For the barest moment Kamala stared as if Jane had spat on her. For just a millisecond Jane thought she saw behind the smiling armor. Then Kamala nodded and said, “It would be my pleasure.”

“Who are you going to see at UT?” Laurel said.

“I’ve had more memories returning,” Jane said. “Dr. Ngota suggested I talk to a researcher there.” The lie was easier than breathing.

“Isn’t that wonderful,” Kamala said. “Fingers crossed that soon you’ll be normal!” And she crossed her fingers and held them up and Jane thought, They look easier to break that way.

“Great. I’ll talk to you later, Mom. Thanks, Kamala.”

*



Kamala’s ride was an Audi, new, elegant, midnight black as her heart, Jane thought. Kamala drove along the winding length of Old Travis back toward Austin.

“Why are you really going to UT? Did you get chased off campus at Saint Mike’s?” Her voice thrummed like a wire, ready to break. The mask didn’t have to stay on so securely when it was just the two of them.

She’d heard. Jane thought maybe people in Lakehaven would have found new topics for gossip.

“I didn’t, but thanks for asking.”

“No, really, why are you going to UT?”

“Why were you meeting with my mother?”

“We told you.”

“Bull. There are any number of charities around town for you to impress. My mom’s too small for your network.”

“I just want to help people, Jane.”

“You’re an inspiration.” Jane looked heavenward. “If only I could be as good as you.”

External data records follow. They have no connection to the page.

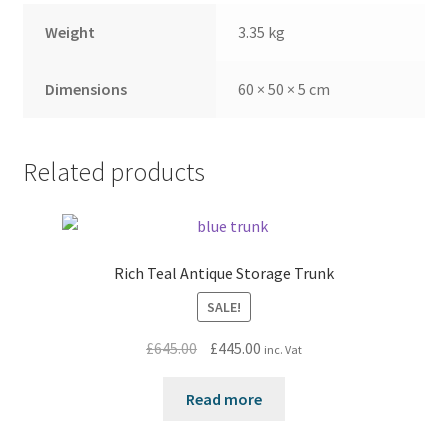
Weight
3.35 kg
Dimensions
60 × 50 × 5 cm
Related products
Rich Teal Antique Storage Trunk
SALE!
Original
Current
£
645.00
£
445.00
inc. Vat
price
price
was:
is:
Read more
£645.00.
£445.00.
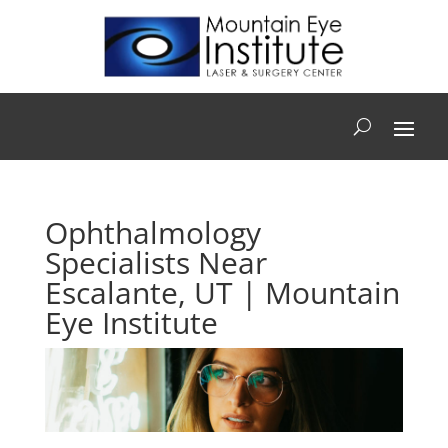
Ophthalmology
Specialists Near
Escalante, UT | Mountain
Eye Institute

“Jane, look. She sent out an e-mail to people you knew in high school”—Jane noted the word friends wasn’t used—“because she is worried about you. She is trying to help you, believe it or not.” And now, stopped at a red light, Kamala looked at her without pretense. The way she had when they had been friends, laughing, watching TV together, sharing books, doing math and writing papers and battling through Spanish. “Why don’t you let your poor, scared mom do something to actually help you?”

“Like you wanted to help me.”

“I’m not your mother. She’ll never see you for what you are. She’ll never believe you tried to kill yourself and you messed it up, so David died. She doesn’t know what you really are—the piece of trash I know you to be. She has nothing left but you, and that sucks for her, but maybe you should just let her help you. Instead of wandering around Lakehaven looking ridiculous, looking like a laughingstock.”

“What did I do to you?”

The world’s least-patient eye roll. “You killed David.”

“No. No. This is something between you and me. Has nothing to do with anyone else.”

“I didn’t realize amnesia sharpened intuition. It seems to dull everything else.” She steered onto MoPac, the main ribbon of highway that ran along Austin’s west side, and headed north, zooming over the bridge that spanned Lady Bird Lake.

“I don’t remember what I did,” Jane said, “and you seem to take a sadistic delight in that.”

Kamala was silent.

“It’s just the two of us. No one else. You can take off the mask.”

Kamala glanced at her. “I don’t have a mask.”

It was, Jane thought, a sad confession. “You must be a little afraid of me, then.”

“I’m not. I’m the one driving and the cliffs are to our west.” She took the exit for Windsor, which would turn into Twenty-Fourth Street and take them straight to the Texas campus. “Fine. You were a real bitch after your father died.”